In the example below we grant the group "company" permission to sign with "companyKey" and permission to access "companyPassword". Anyone who obtains a "company" signature inherits these capabilities.
$ bunkr new-group company
$ bunkr grant company companyKey
Capability Granted:
...
$ bunkr grant company companyPassword
Capability Granted:
...
Device A:
$ bunkr grant device-B company
Capability Granted:
raw link (lasts forever): <raw url>
shortened (lasts 24hrs): https://url.bunkr.app/K4StLbTFCQmxxDYDH1tmxf
Device B:
$ bunkr receive-capability https://url.bunkr.app/K4StLbTFCQmxxDYDH1tmxf
You now have capability on a new secret: company
$ bunkr list-secrets
Your Secrets:
company (type ECDSA-P256)
company Secrets:
companyPassword (type GENERIC-GF256)
companyKey (type ECDSA-P256)
$ bunkr access companyPassword
foobar
Bunkr CLI has 3 main execution modes
- Daemonized (
-D
) - Interactive session (
-I
) - Single command execution
When running daemonized it will listen to commands from another instance of the tool or any of the available client libraries.
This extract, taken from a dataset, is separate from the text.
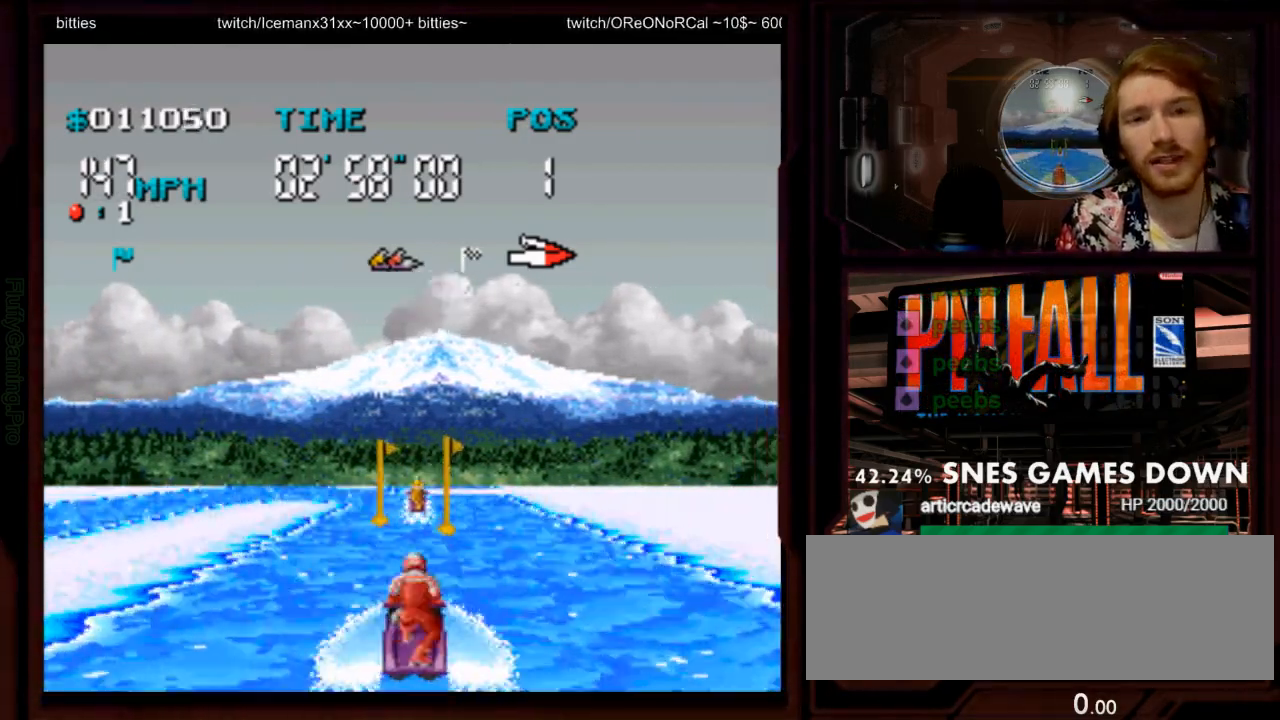
Gameplay with a controller (Nintendo layout); each line is a JSON object with the inputs held at the frame after it (dt_ms = milliseconds from this image to that frame). "events" lists button and stick changes between this image and that frame as [ms after this image, input, new state], when the widget could be followed in between. Not read: L3 R3 SELECT START.
{"dt_ms": 500, "buttons": ["A", "DPAD_LEFT"], "events": [[500, "DPAD_LEFT", "down"]]}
This means that when running single commands or bunkr -I
the cli tool will send the
commands to the already running daemon. In case no daemon is found they will start a session
client that will be killed once the process is finished.
It is easy to start the daemon using the nohup_bunkr.sh
script in the root of this repository.
This script redirects the output to a file (bunkr.out
) that can be used to debug the daemonized process.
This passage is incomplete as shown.